Souls are especially useful in the creation of intelligent items. In these cases, usually only one soul crystallizes as the intelligence embedded into the item, though other souls may be cannibalized in the item's creation. Item alignment, item ability scores, and languages spoken by the item mirror those of the soul used to provide the item's intelligence. Scholars have long debated whether the intelligence in such an item is the soul used, or if the soul is destroyed and the intelligence is only patterned on it - the implication being that recovered intelligent objects (especially of daemonic origin) might be destroyed in order to liberate the souls used in their construction. As instances of both have been reported over the centuries, the question remains open, though few adventurers are willing to destroy their prized weapons based on conjecture.
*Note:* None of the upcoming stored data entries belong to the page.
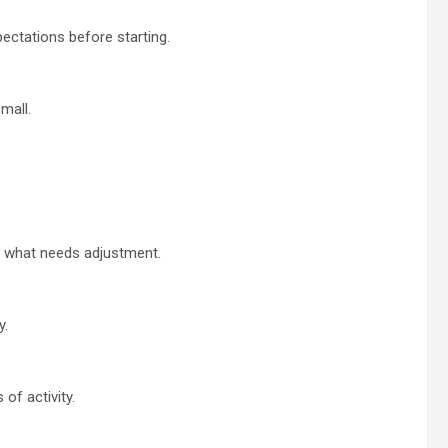
pectations before starting.
mall.
d what needs adjustment.
y.
of activity.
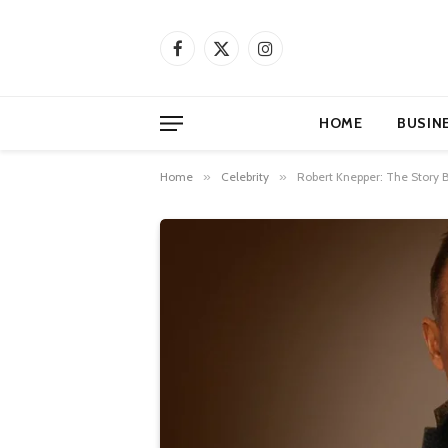
Facebook
X
Instagram
(Twitter)
HOME
BUSIN
Home
»
Celebrity
»
Robert Knepper: The Story 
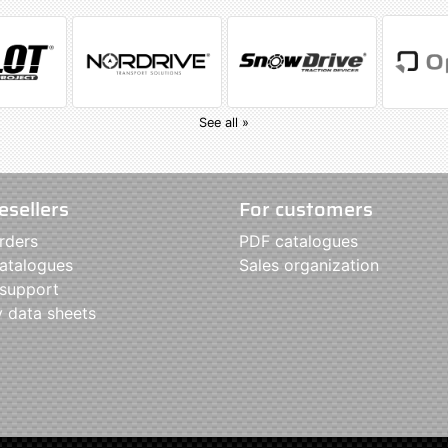
See all »
esellers
For customers
rders
PDF catalogues
atalogues
Sales organization
 support
y data sheets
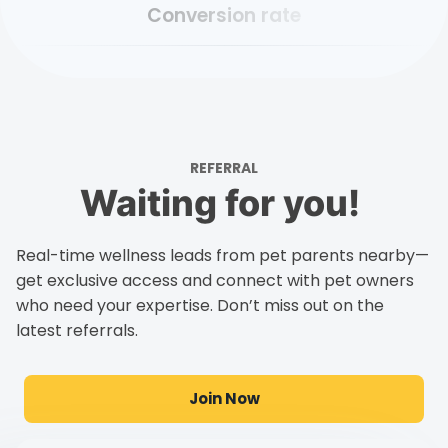
Conversion rate
REFERRAL
Waiting for you!
Real-time wellness leads from pet parents nearby—
get exclusive access and connect with pet owners
who need your expertise. Don’t miss out on the
latest referrals.
Join Now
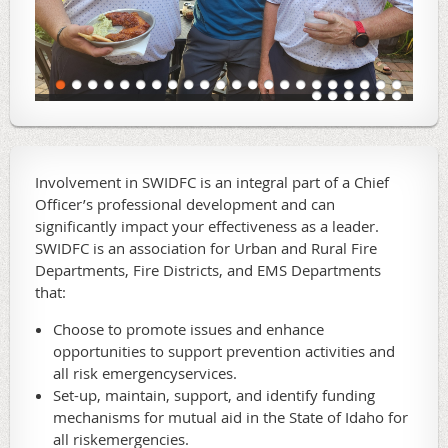
Involvement in SWIDFC is an integral part of a Chief
Officer’s professional development and can
significantly impact your effectiveness as a leader.
SWIDFC is an association for Urban and Rural Fire
Departments, Fire Districts, and EMS Departments
that:
Choose to promote issues and enhance
opportunities to support prevention activities and
all risk emergencyservices.
Set-up, maintain, support, and identify funding
mechanisms for mutual aid in the State of Idaho for
all riskemergencies.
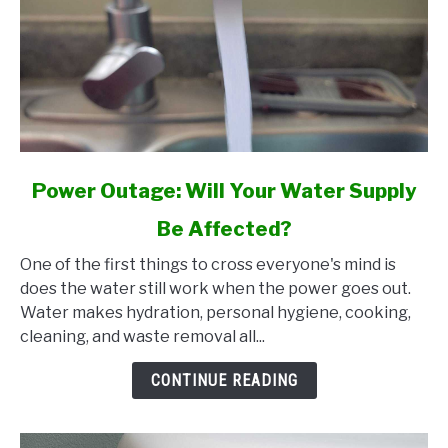
link
Power Outage: Will Your Water Supply
to
Be Affected?
Power
Outage:
One of the first things to cross everyone's mind is
Will
does the water still work when the power goes out.
Your
Water makes hydration, personal hygiene, cooking,
Water
cleaning, and waste removal all...
Supply
Be
CONTINUE READING
Affected?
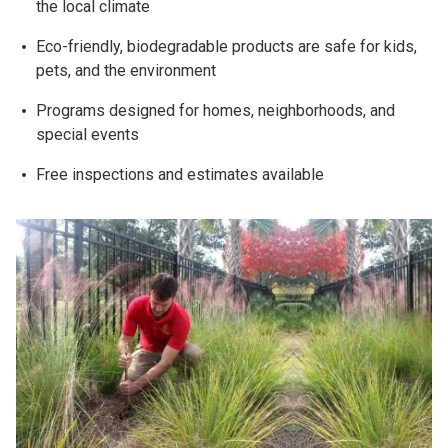
the local climate
Eco-friendly, biodegradable products are safe for kids,
pets, and the environment
Programs designed for homes, neighborhoods, and
special events
Free inspections and estimates available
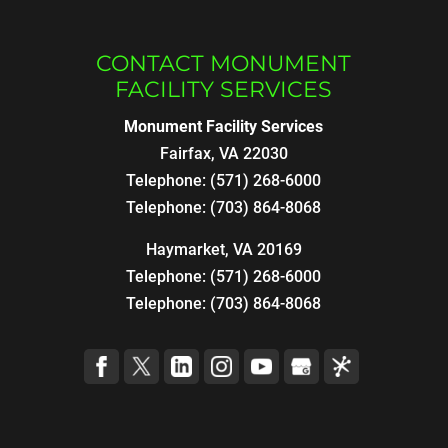
CONTACT MONUMENT
FACILITY SERVICES
Monument Facility Services
Fairfax
,
VA
22030
Telephone:
(571) 268-6000
Telephone:
(703) 864-8068
Haymarket, VA 20169
Telephone:
(571) 268-6000
Telephone:
(703) 864-8068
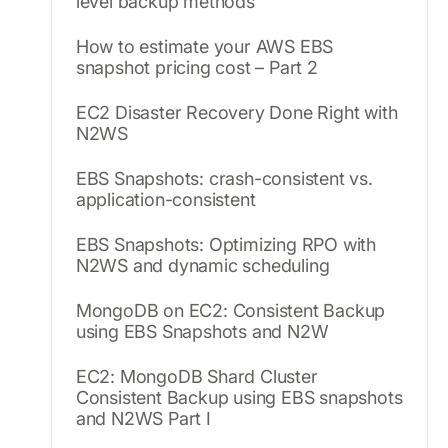
level backup methods
How to estimate your AWS EBS
snapshot pricing cost – Part 2
EC2 Disaster Recovery Done Right with
N2WS
EBS Snapshots: crash-consistent vs.
application-consistent
EBS Snapshots: Optimizing RPO with
N2WS and dynamic scheduling
MongoDB on EC2: Consistent Backup
using EBS Snapshots and N2W
EC2: MongoDB Shard Cluster
Consistent Backup using EBS snapshots
and N2WS Part I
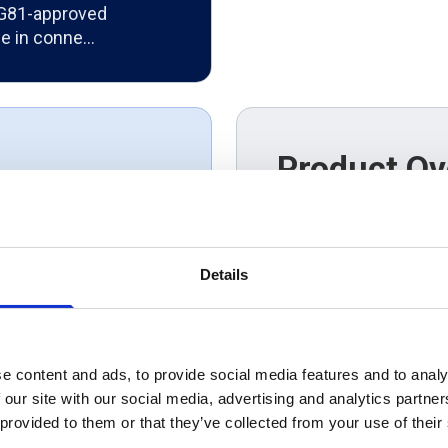
 G81-approved
se in conne…
Product Ov
UKPN approved triple
rect products.
distribution networks 
connections, renewab
that puts the
infrastructure project
Details
installation while de
performance in acco
requirements.
e content and ads, to provide social media features and to analy
 our site with our social media, advertising and analytics partn
 provided to them or that they’ve collected from your use of their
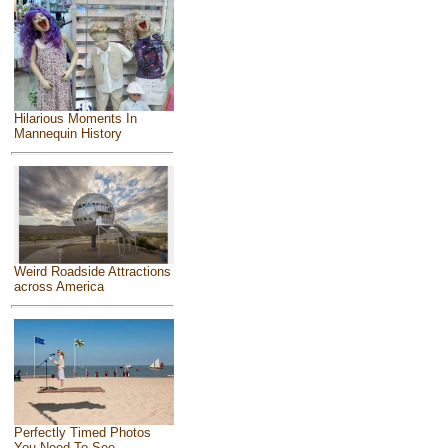
Hilarious Moments In
Mannequin History
Weird Roadside Attractions
across America
Perfectly Timed Photos
You Need To See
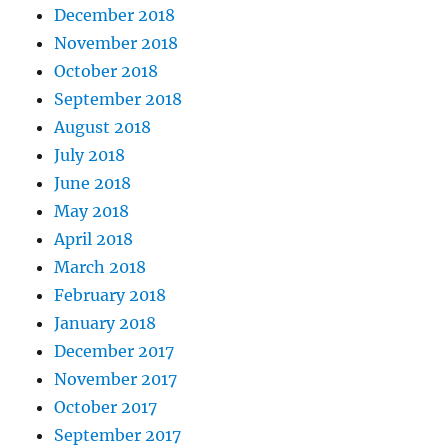
December 2018
November 2018
October 2018
September 2018
August 2018
July 2018
June 2018
May 2018
April 2018
March 2018
February 2018
January 2018
December 2017
November 2017
October 2017
September 2017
Beyond the means described above, daemons have myriad additional means of trapping, keeping, and subsequently using souls for constructing permanent objects and effects, such as a liquid form of soul-stuff mixing multiple souls, a crystalline dust formed from soul gems, and even ink created from souls and used to write down the names of the doomed, imprisoning them in elaborate poems penned on the daemons' own flesh. Something intrinsic in daemonic nature allows for this flexibility, as some of the same methods they routinely use fail spectacularly when attempted by non-daemons, including such creatures as night hags, devourers, liches, and followers of some fiendish lords, who themselves possess a vested interest in exploiting some or all of these methods.